* Work to complete
Please reproduce the data below word for word, omitting the pictures.

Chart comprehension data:
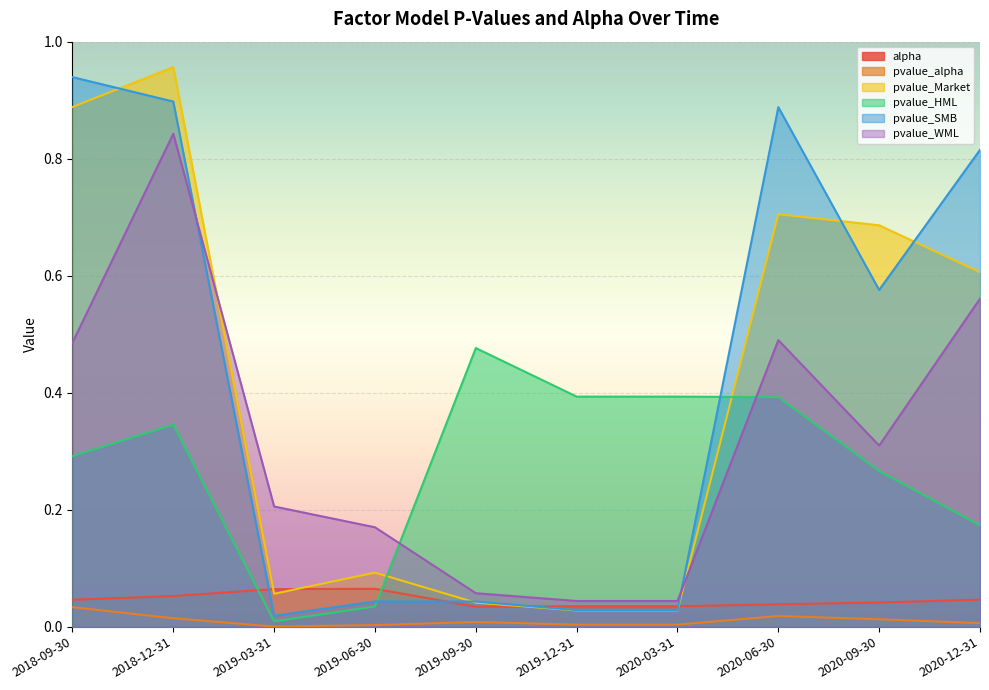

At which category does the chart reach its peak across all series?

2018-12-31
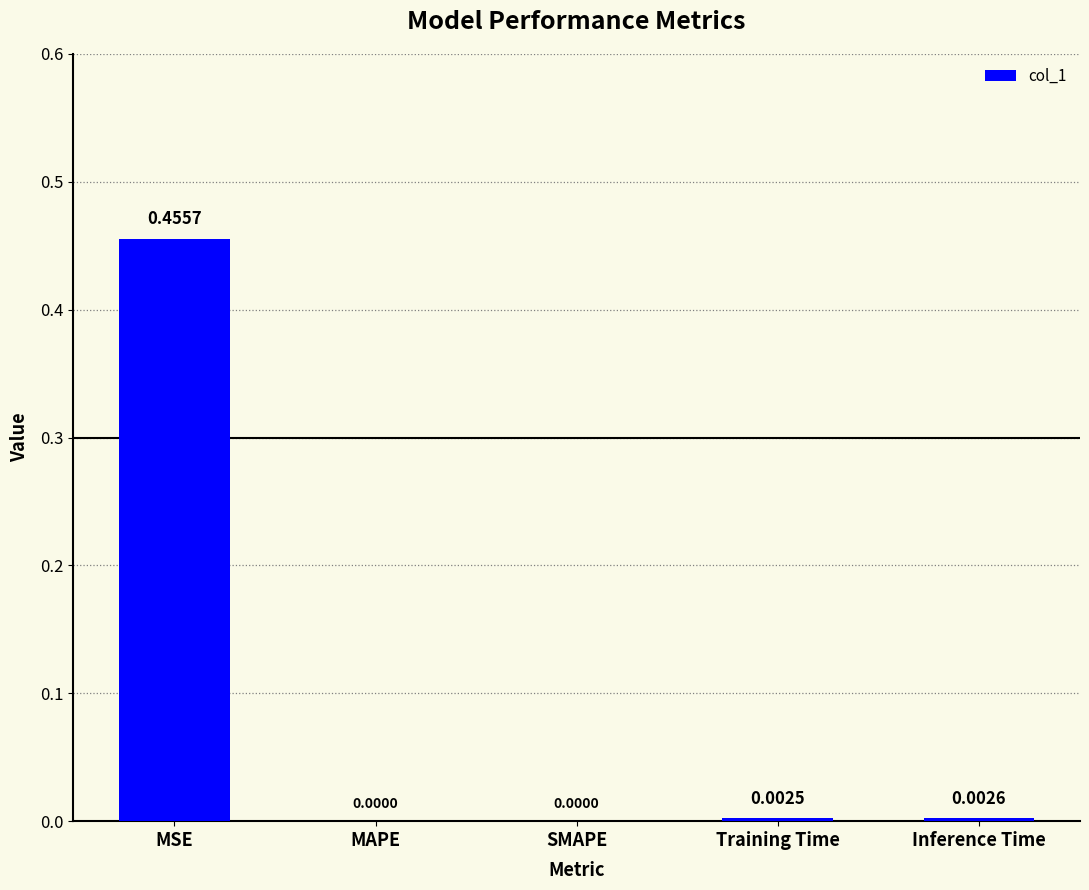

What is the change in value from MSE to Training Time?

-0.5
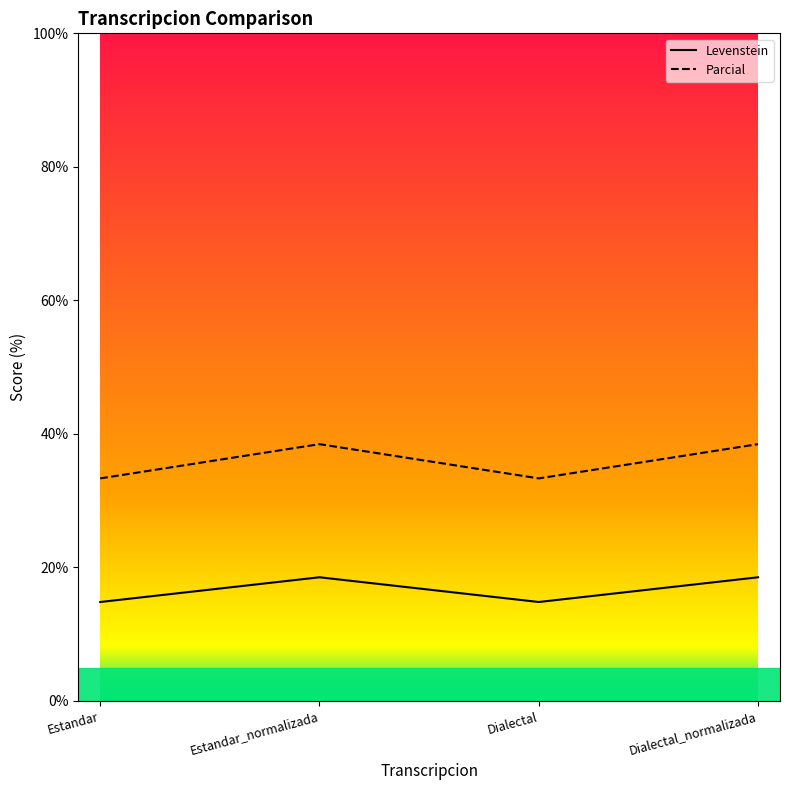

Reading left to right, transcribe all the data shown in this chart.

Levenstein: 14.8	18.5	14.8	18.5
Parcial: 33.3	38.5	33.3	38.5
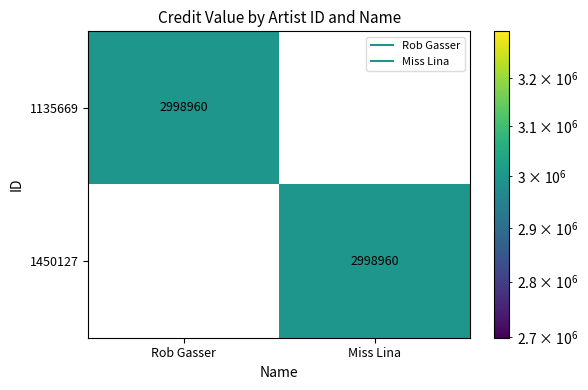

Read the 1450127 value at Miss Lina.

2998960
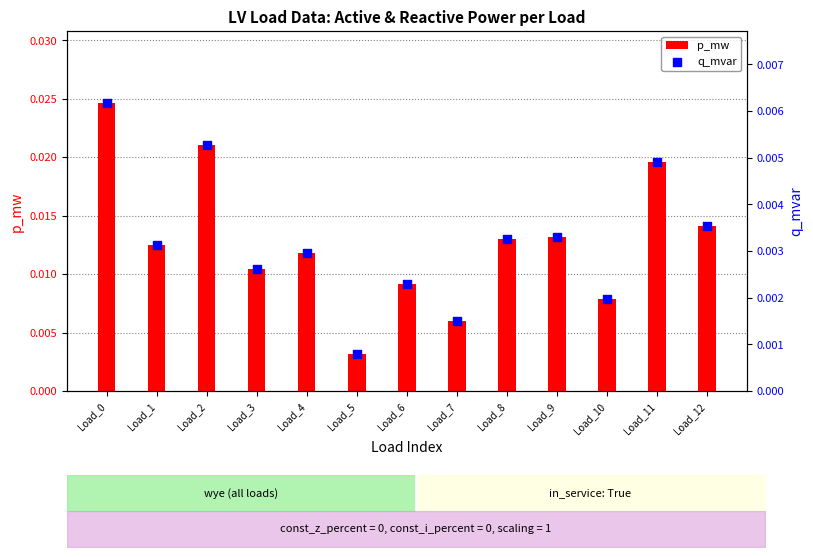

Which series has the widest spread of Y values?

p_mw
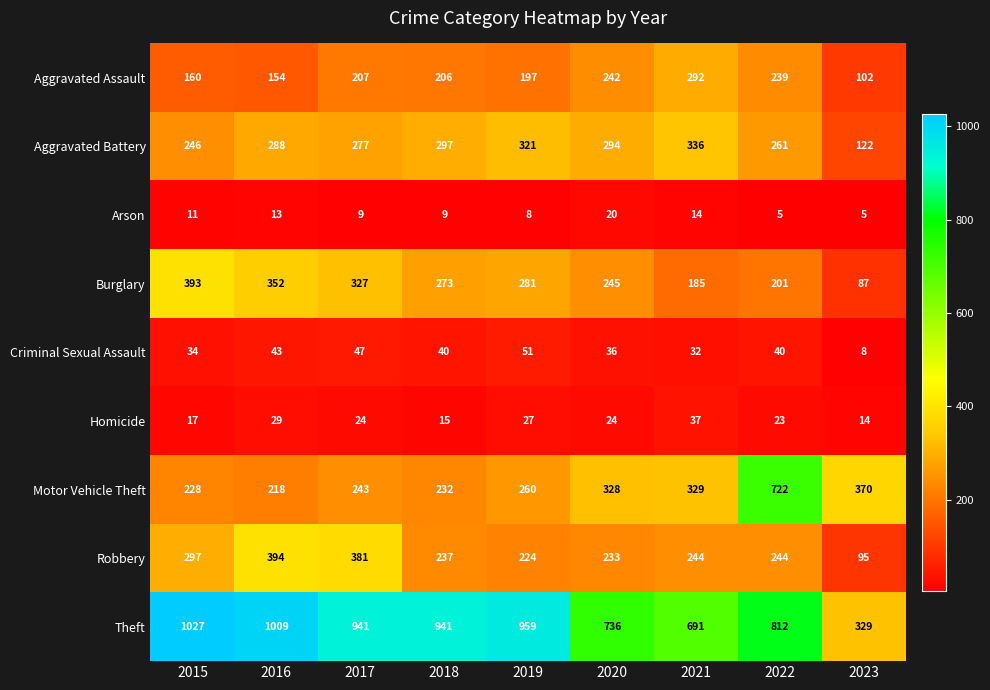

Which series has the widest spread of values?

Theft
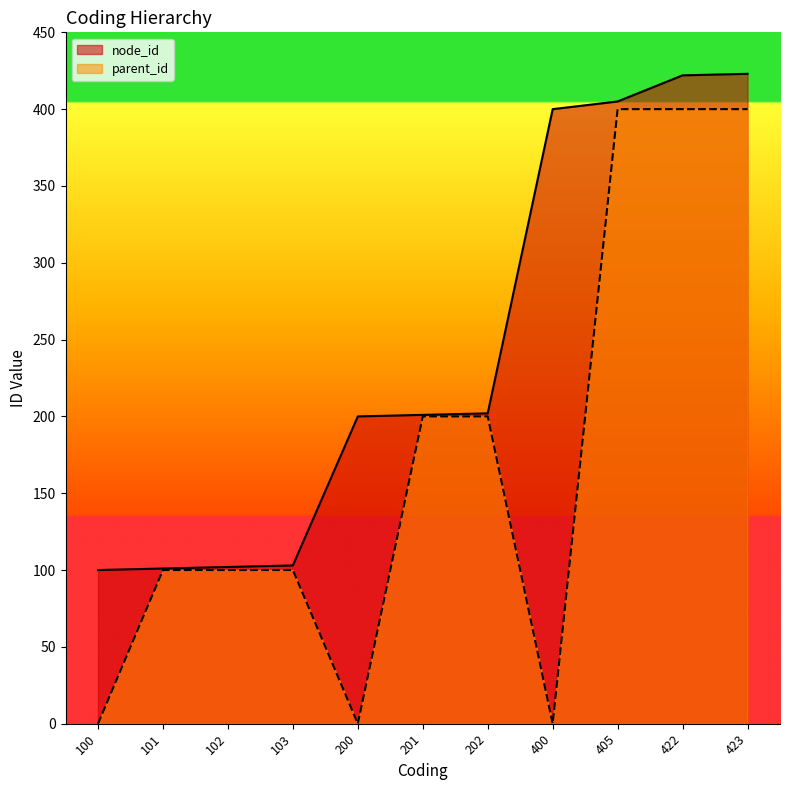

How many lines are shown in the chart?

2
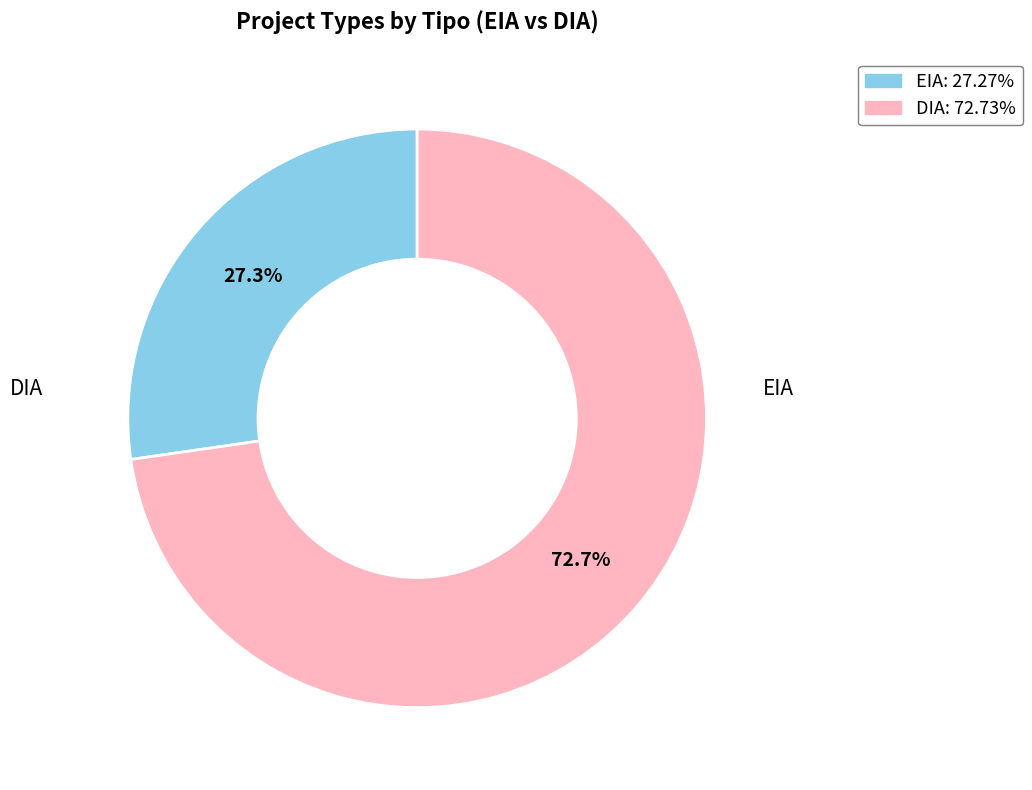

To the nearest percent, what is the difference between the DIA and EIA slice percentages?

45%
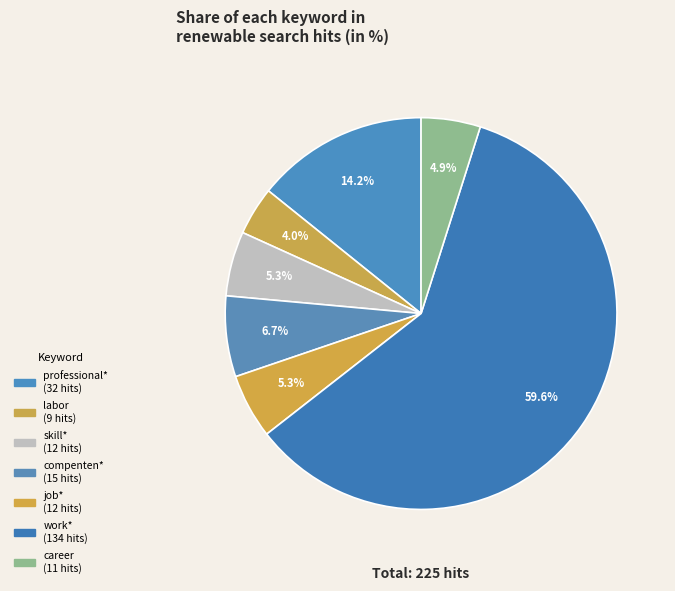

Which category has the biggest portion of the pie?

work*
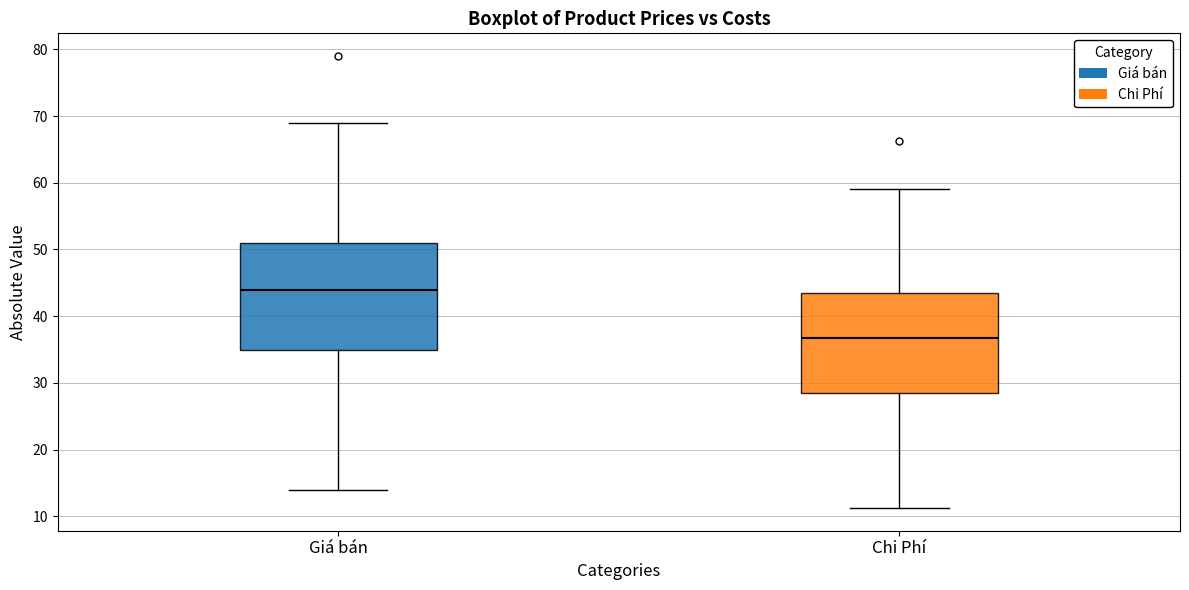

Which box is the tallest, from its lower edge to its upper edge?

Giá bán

* Result of the exercise
At which category does the chart reach its peak across all series?

2018-12-31

What is the change in value from MSE to Training Time?

-0.5

Reading left to right, transcribe all the data shown in this chart.

Levenstein: 14.8	18.5	14.8	18.5
Parcial: 33.3	38.5	33.3	38.5

Read the 1450127 value at Miss Lina.

2998960

Which series has the widest spread of Y values?

p_mw

Which series has the widest spread of values?

Theft

How many lines are shown in the chart?

2

To the nearest percent, what is the difference between the DIA and EIA slice percentages?

45%

Which category has the biggest portion of the pie?

work*

Which box is the tallest, from its lower edge to its upper edge?

Giá bán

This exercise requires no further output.